▸ PASSAGE SHOWN
<<<<
Though he only worked for a short period in the first half of the 14th century, Maso di Banco is considered one of the greatest students of Giotto. Despite his illustrious teacher and accomplished personal career, almost no information remains about his life. Though it is known that he worked in Florence circa 1330-1350, none of his work was ever signed or dated, a fact which has furthered the mystery surrounding his brief career.

The frescoes of the Bardi di Vernio Chapel in the Franciscan friary of S. Croce are the only works attributed to him without question, a tradition informed by Ghiberti’s early writings that describe Maso’s impressive skill as both a painter and sculptor, and attribute the frescoes of the chapel to him. The frescoes primarily depict scenes from the Life of St. Sylvester, but also include images of the Resurrection of Christ and the Last Judgment. The Life of St. Sylvester includes the prominent image of St. Sylvester and the Dragon on the south wall, a dramatic scene which exemplifies his clear style and illustrates the direct influence of Giotto. Both painters used a similar palette of pinks, greys, reds, and whites, as well as light and dark contrasts to convey a sense of naturalism. The legacy of Giotto can also be seen in Maso’s figures, which share the same individuality of expression. Credited with being more restrained and simpler that Giotto, Maso’s scenes dilute drama in favor of illusionistic depictions of deep space and connections to surrounding architecture. In creating these deep spaces, Maso places his figures in a way that helps suggest a certain kind of three dimensionality.

These stylistic tendencies reappear in the fresco on the opposite wall of the Bardi di Vernio Chapel. In the image of the Resurrection on the north wall, Maso placed the painted figure of the Resurrected Christ rising up over a sculpted tomb, making it seem as though the event happens before our eyes. This blending of art and its setting allows for a consistent narrative, further fueling the story and the importance of its characters, which in turn enhances the holiness of the space.

The little information we have about Maso includes the mention of him in guild records and registers, such as his matriculation into the Arte de’ Medici e Speziali guild in 1346 and the appearance of his name in the Register of the Compagnia di S. Luca in 1350. But there is no mention of him at any time after this. Given this lack of documentation, Maso di Banco’s legacy relies chiefly on Ghiberti’s accounts of his skill and range, his status as a pupil of Giotto, and most importantly his frescoes in the Bardi di Vernio Chapel.


Chilvers, Ian, Harold Osborne, and Dennis Farr. “Maso Di Banco.” The Oxford Dictionary of Art. Oxford: Oxford University Press, 2002.

Turner, Jane, ed. The Dictionary of Art. Vol. 20. New York: Grove, 1996.

Wilkins, David George. Maso di Banco: A Florentine Artist of the Early Trecento. University of Michigan, ProQuest Dissertations Publishing, 1969.
>>>>
▸ BRIEF
Reproduce the part of the Maso di Banco passage starting with "These stylistic tendencies" and going on through "of the space.".

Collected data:
<<<<
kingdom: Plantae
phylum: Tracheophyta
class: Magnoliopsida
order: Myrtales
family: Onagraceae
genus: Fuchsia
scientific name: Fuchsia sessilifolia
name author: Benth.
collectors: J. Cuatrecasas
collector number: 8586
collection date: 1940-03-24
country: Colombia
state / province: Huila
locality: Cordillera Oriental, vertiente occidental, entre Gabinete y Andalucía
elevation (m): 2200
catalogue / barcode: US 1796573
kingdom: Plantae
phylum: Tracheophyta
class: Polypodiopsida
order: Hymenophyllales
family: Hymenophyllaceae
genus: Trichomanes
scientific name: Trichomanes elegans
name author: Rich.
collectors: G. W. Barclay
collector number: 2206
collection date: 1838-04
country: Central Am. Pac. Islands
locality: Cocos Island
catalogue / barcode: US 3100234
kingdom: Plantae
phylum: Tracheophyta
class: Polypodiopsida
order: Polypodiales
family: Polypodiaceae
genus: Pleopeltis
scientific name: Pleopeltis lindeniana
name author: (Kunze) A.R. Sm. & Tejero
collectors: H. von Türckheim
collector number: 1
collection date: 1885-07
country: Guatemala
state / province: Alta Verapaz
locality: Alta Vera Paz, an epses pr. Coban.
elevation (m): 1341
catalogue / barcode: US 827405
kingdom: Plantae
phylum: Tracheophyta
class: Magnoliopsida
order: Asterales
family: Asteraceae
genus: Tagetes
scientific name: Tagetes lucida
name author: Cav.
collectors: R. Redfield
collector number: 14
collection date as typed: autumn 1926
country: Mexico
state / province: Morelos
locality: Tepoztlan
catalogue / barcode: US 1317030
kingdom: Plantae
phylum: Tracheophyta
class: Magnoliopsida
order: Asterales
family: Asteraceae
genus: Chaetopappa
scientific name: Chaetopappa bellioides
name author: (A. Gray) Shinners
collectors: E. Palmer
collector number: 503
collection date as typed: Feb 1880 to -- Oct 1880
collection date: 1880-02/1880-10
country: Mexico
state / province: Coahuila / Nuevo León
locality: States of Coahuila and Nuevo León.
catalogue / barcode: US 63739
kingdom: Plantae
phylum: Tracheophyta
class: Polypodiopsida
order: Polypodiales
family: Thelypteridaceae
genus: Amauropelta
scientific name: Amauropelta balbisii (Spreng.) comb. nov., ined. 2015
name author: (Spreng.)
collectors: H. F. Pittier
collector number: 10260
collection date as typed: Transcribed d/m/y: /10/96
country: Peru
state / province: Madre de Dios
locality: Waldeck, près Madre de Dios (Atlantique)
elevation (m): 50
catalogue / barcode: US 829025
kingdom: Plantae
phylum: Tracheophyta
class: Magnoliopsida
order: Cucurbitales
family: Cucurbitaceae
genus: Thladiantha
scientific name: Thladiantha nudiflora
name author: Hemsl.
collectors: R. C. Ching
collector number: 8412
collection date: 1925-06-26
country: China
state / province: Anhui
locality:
>>>>
▸ TASK RESPONSE
These stylistic tendencies reappear in the fresco on the opposite wall of the Bardi di Vernio Chapel. In the image of the Resurrection on the north wall, Maso placed the painted figure of the Resurrected Christ rising up over a sculpted tomb, making it seem as though the event happens before our eyes. This blending of art and its setting allows for a consistent narrative, further fueling the story and the importance of its characters, which in turn enhances the holiness of the space.